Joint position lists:
---*---

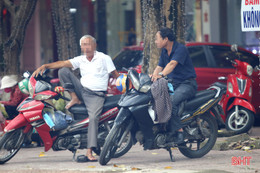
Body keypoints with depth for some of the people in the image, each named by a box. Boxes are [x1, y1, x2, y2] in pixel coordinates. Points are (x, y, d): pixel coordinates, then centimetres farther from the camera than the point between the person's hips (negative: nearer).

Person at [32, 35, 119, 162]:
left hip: (96, 95, -5)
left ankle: (89, 152, -38)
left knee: (93, 118, -30)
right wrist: (45, 66, -13)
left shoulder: (104, 58, 0)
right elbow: (63, 63, -1)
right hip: (82, 89, 5)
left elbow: (116, 75, 0)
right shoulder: (80, 60, 10)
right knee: (63, 71, -5)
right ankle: (74, 98, -6)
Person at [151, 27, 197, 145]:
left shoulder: (180, 49, -14)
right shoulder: (164, 51, 13)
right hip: (172, 84, 9)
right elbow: (159, 67, 10)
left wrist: (161, 75, -45)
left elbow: (172, 64, -29)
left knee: (171, 101, -33)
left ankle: (179, 131, -31)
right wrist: (151, 78, -12)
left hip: (187, 83, -9)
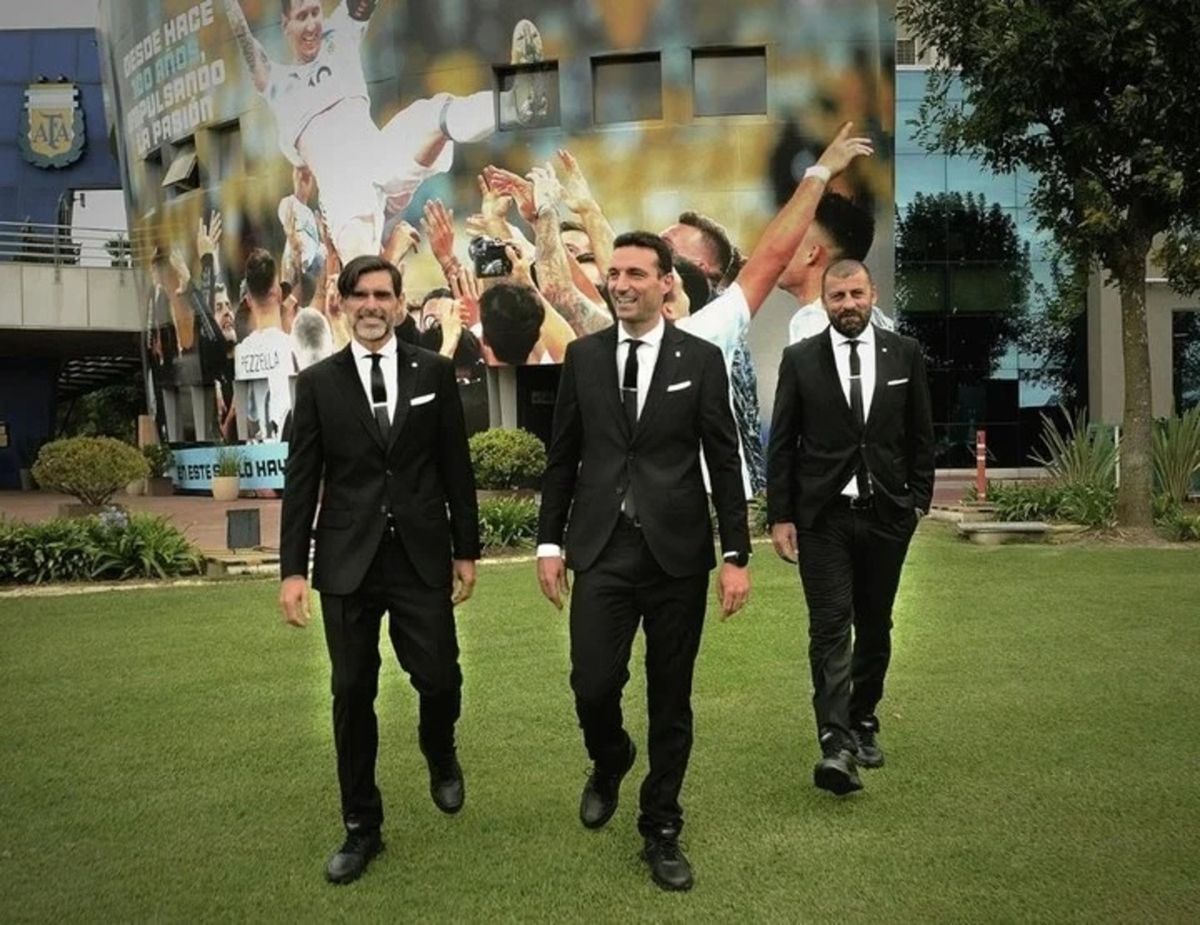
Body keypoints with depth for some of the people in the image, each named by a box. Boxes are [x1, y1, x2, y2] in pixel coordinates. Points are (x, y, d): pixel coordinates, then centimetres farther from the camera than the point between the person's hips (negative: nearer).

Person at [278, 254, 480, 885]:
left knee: (439, 678, 0)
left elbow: (456, 467, 6)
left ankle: (439, 752, 36)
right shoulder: (318, 381, 3)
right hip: (348, 561, 0)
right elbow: (301, 480, 2)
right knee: (352, 695, 5)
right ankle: (362, 827, 21)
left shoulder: (434, 372, 3)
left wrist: (466, 548, 5)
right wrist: (292, 568, -2)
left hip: (422, 555, 0)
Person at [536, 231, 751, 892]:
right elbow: (562, 457, 9)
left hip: (677, 549, -1)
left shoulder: (701, 359, 1)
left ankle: (661, 831, 25)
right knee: (593, 685, -5)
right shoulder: (582, 356, 6)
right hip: (602, 548, 1)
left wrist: (736, 554, -3)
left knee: (671, 700, 7)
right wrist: (549, 541, 6)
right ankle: (609, 764, 31)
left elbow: (724, 462, 1)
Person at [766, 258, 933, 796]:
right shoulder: (800, 360, 1)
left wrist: (919, 500, 5)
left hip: (887, 514, 2)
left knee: (874, 626, 12)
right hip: (823, 516, -2)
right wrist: (779, 516, -3)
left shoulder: (905, 354, 5)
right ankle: (835, 745, -14)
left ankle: (864, 722, 29)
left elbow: (921, 436, 10)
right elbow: (781, 445, 1)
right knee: (830, 627, -9)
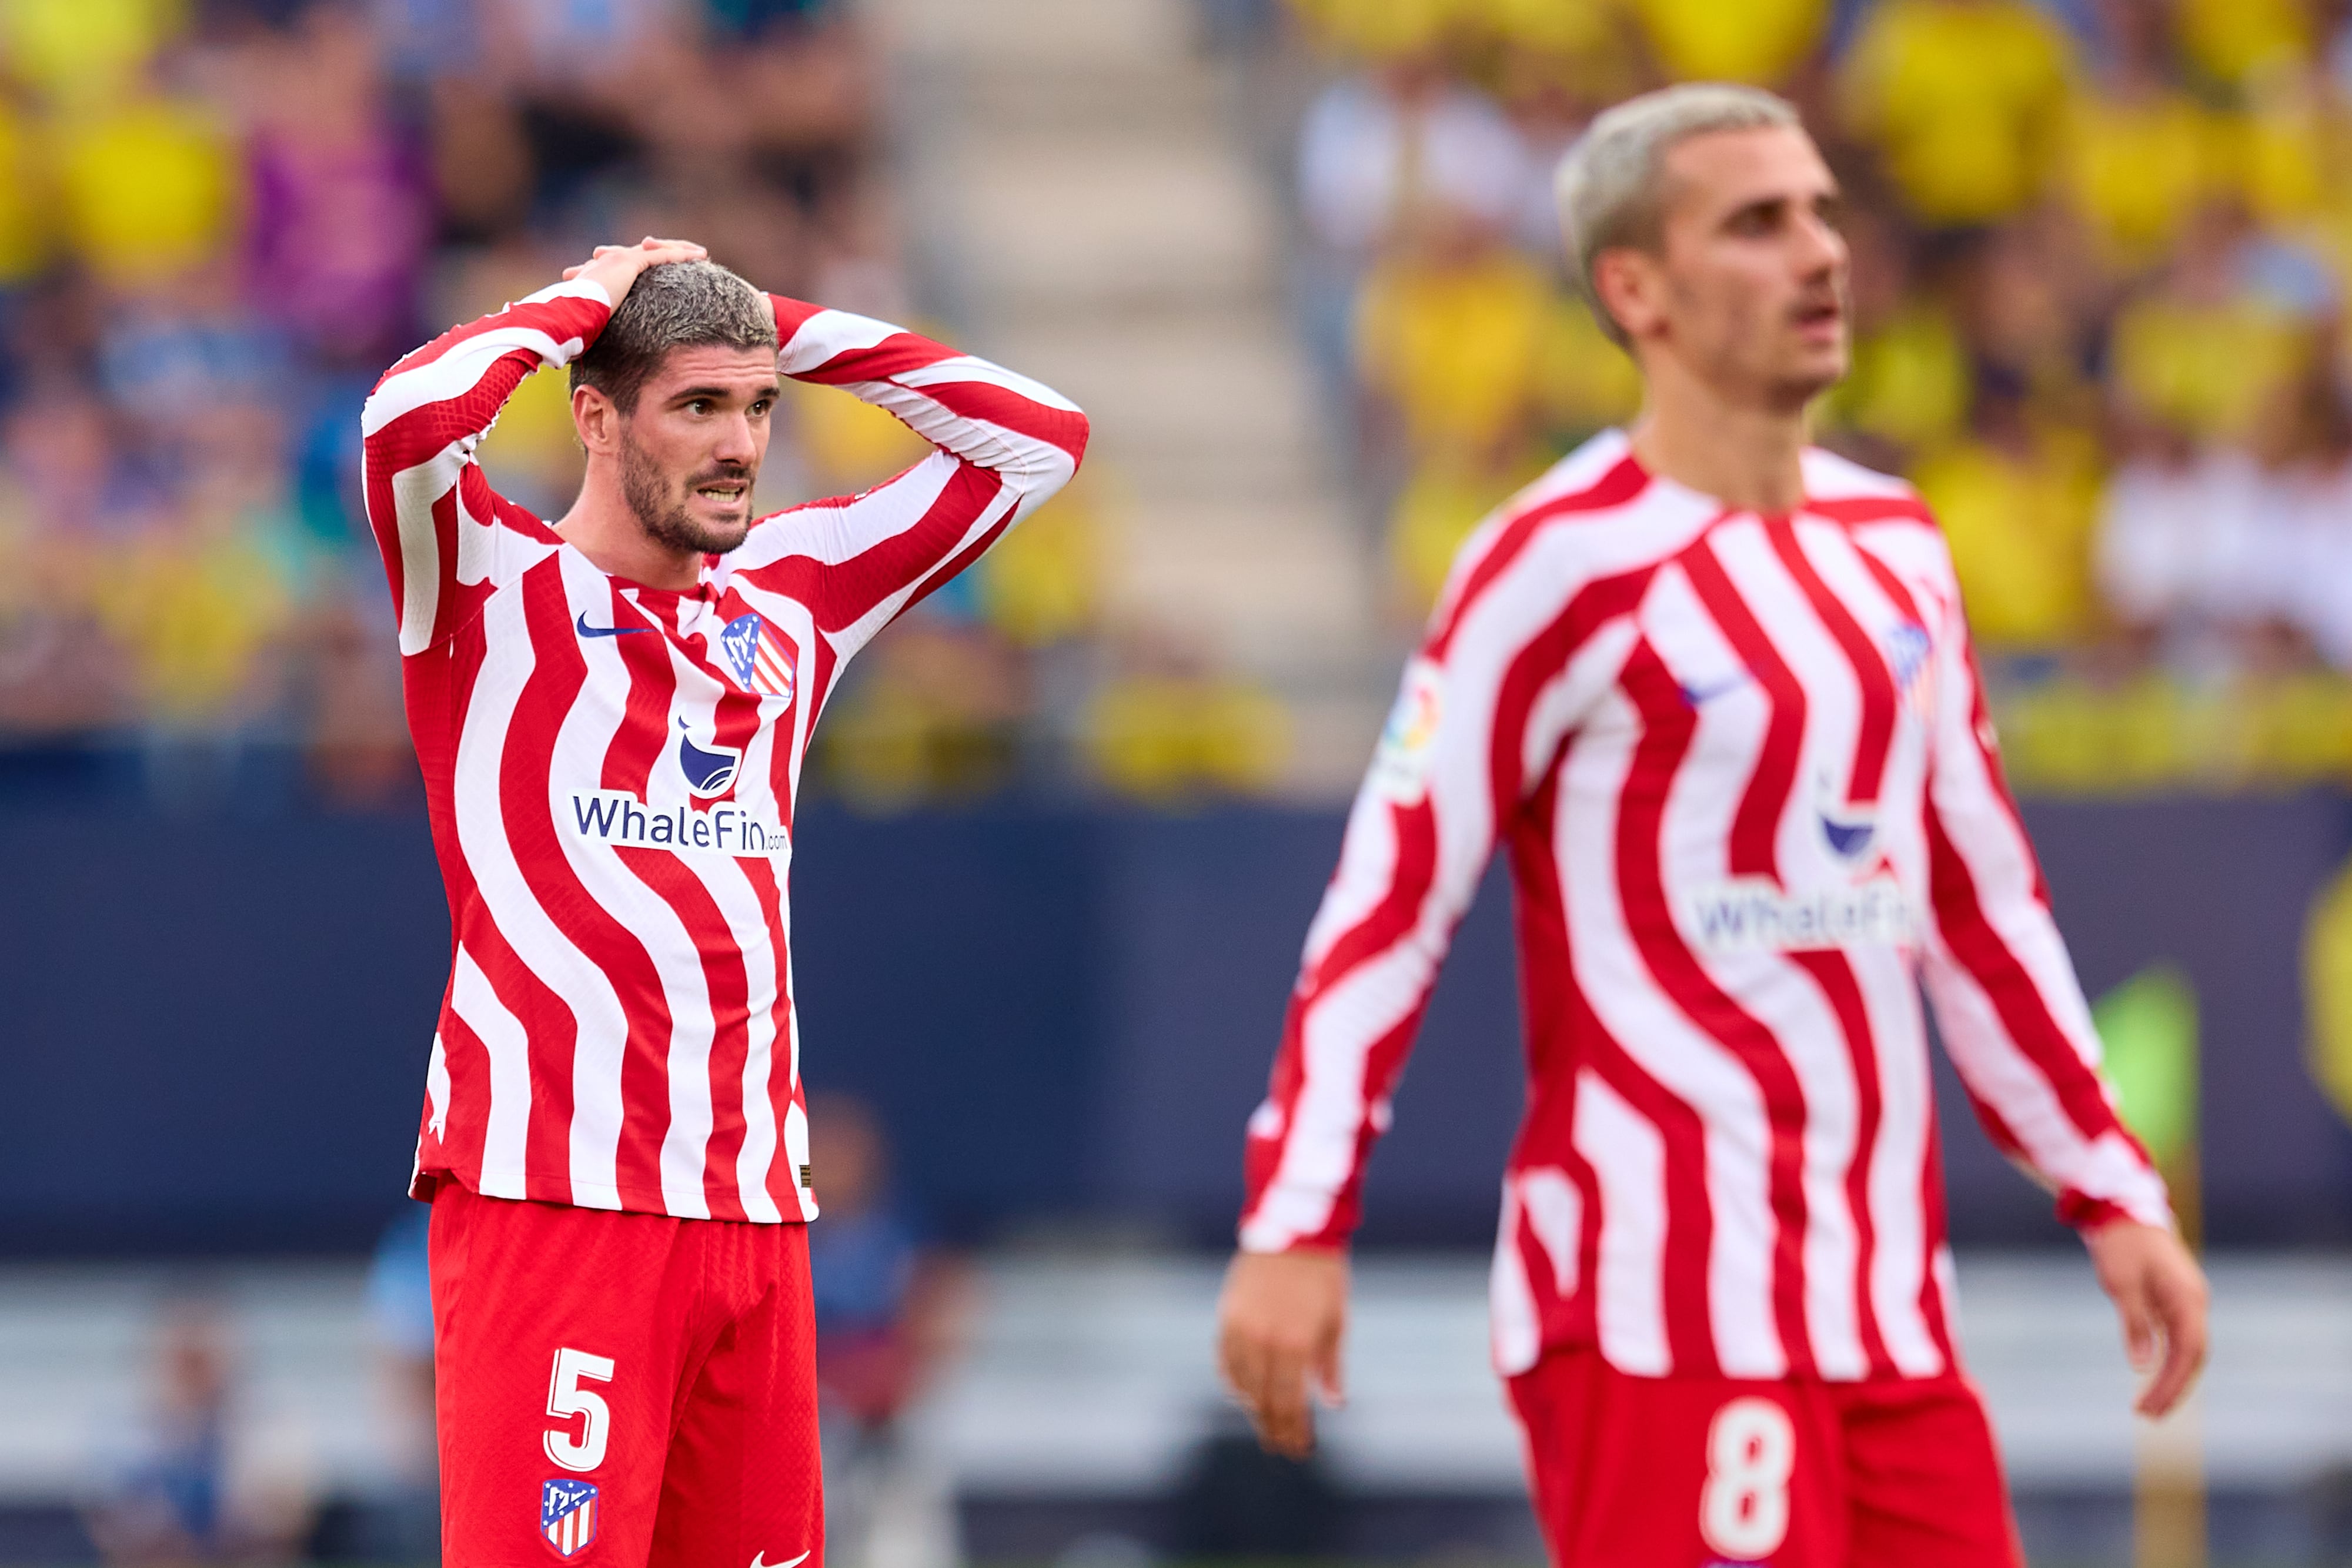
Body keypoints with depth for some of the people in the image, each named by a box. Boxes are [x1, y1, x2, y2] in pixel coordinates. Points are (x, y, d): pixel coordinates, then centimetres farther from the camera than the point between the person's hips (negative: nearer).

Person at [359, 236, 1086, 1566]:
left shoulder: (791, 598, 18)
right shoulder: (495, 585, 2)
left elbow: (1036, 439, 22)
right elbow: (410, 416, -19)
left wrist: (782, 328, 14)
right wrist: (581, 301, -2)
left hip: (757, 1206, 6)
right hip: (552, 1194, -6)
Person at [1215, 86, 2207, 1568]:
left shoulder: (1892, 545, 14)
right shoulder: (1567, 565, -8)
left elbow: (1983, 907, 20)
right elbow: (1385, 906, -9)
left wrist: (2116, 1197, 16)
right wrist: (1295, 1228, -14)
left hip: (1893, 1303, 7)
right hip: (1662, 1314, -7)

---*---

▸ Action item
Return every line from the joint position lists above that contains the word "ankle". Case must match.

▸ Written response
left ankle: (89, 152, -38)
right ankle: (74, 98, -6)
left ankle: (179, 131, -31)
left ankle: (439, 752, 36)
right ankle: (362, 827, 21)
left ankle: (661, 831, 25)
right ankle: (609, 764, 31)
right ankle: (835, 745, -14)
left ankle: (864, 722, 29)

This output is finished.